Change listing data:
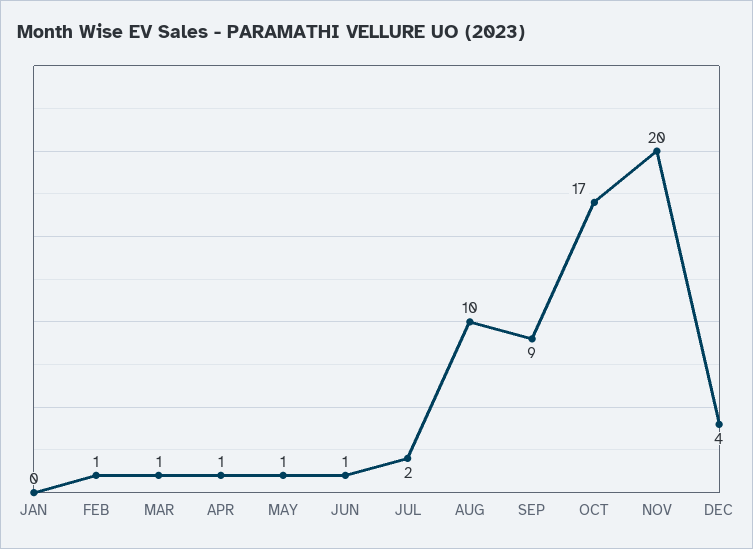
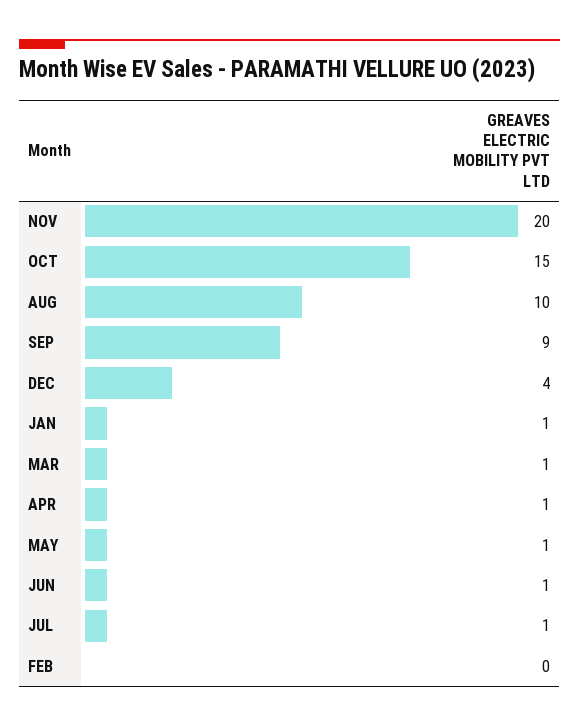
JAN: 0 -> 1
FEB: 1 -> 0
JUL: 2 -> 1
OCT: 17 -> 15

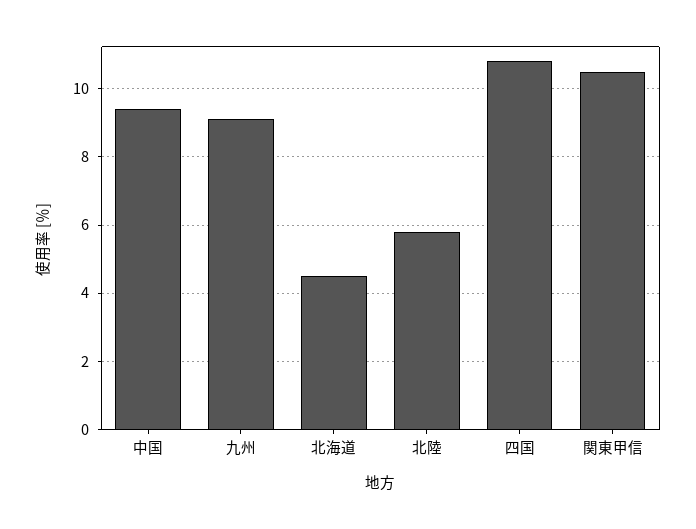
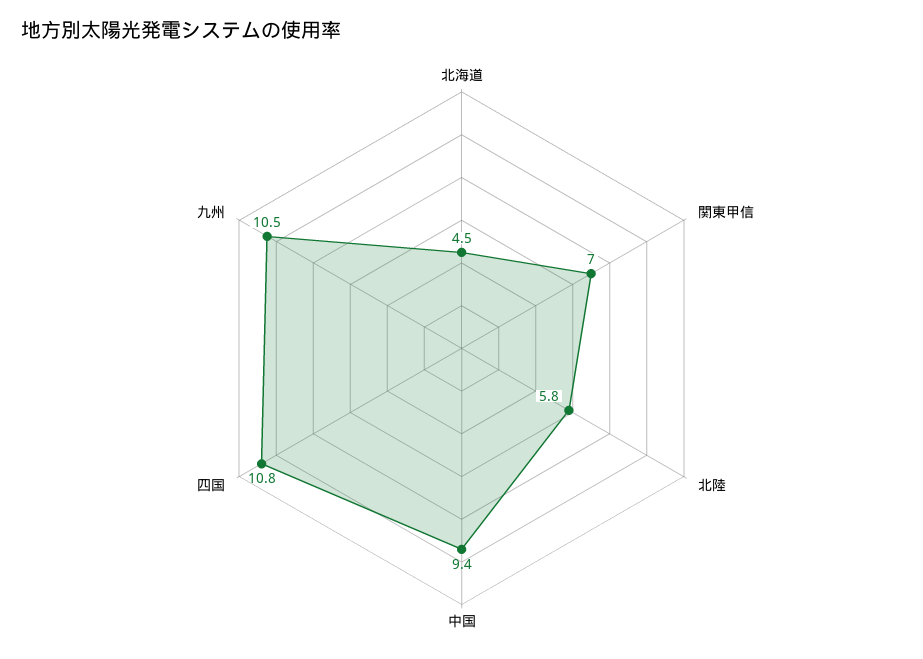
九州: 9 -> 10.5
関東甲信: 10.5 -> 7

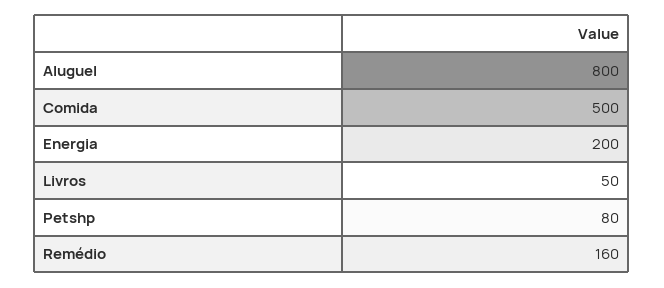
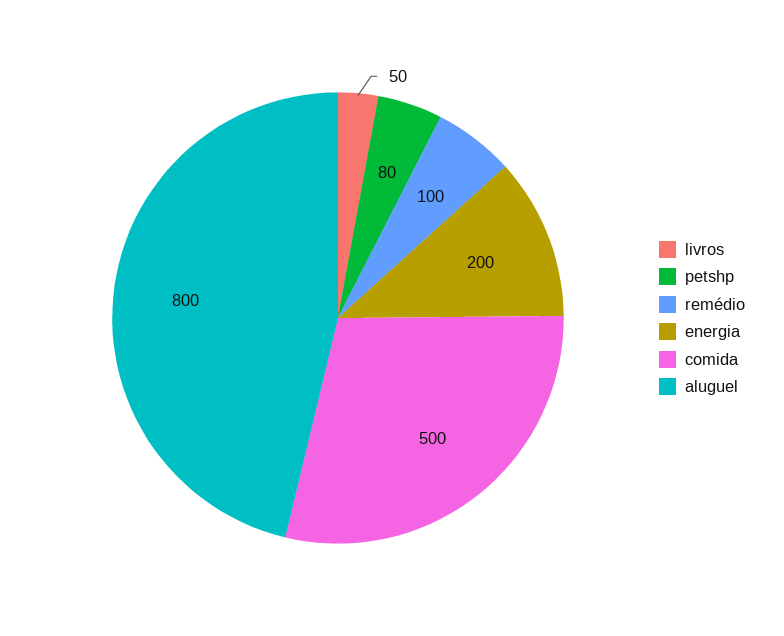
Remédio: 160 -> 100

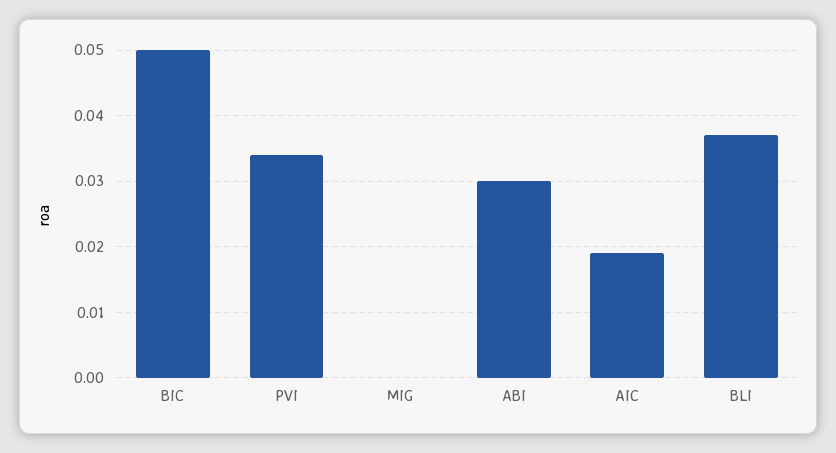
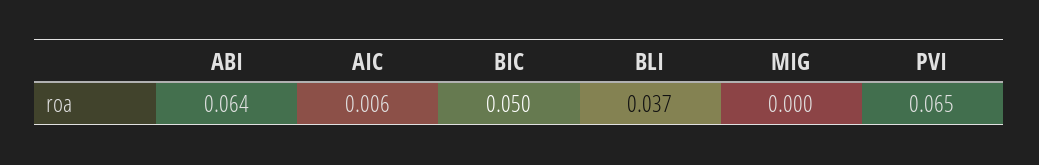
PVI: 0.034 -> 0.065
ABI: 0.03 -> 0.064
AIC: 0.019 -> 0.006

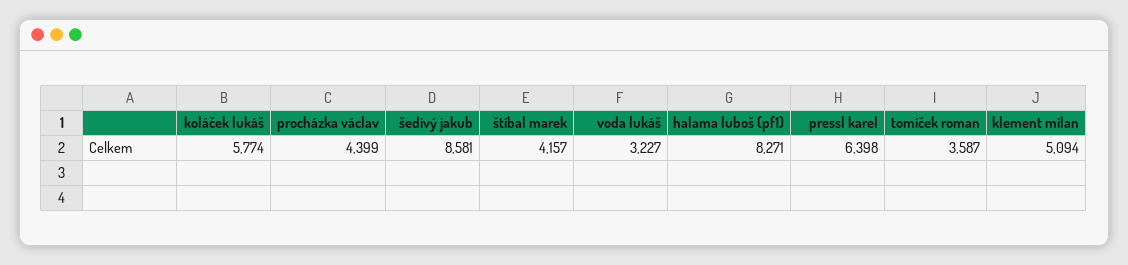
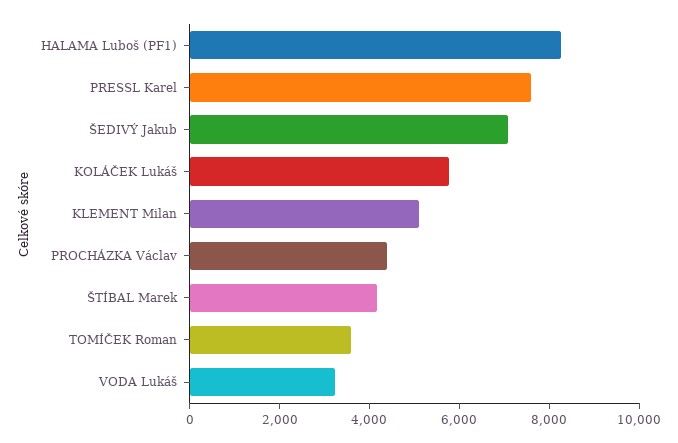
šedivý jakub: 8581 -> 7000
pressl karel: 6398 -> 7500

◆ Request ◆
Copy all records exactly, no images.

◆ Response ◆
JAN: 0 -> 1
FEB: 1 -> 0
JUL: 2 -> 1
OCT: 17 -> 15

九州: 9 -> 10.5
関東甲信: 10.5 -> 7

Remédio: 160 -> 100

PVI: 0.034 -> 0.065
ABI: 0.03 -> 0.064
AIC: 0.019 -> 0.006

šedivý jakub: 8581 -> 7000
pressl karel: 6398 -> 7500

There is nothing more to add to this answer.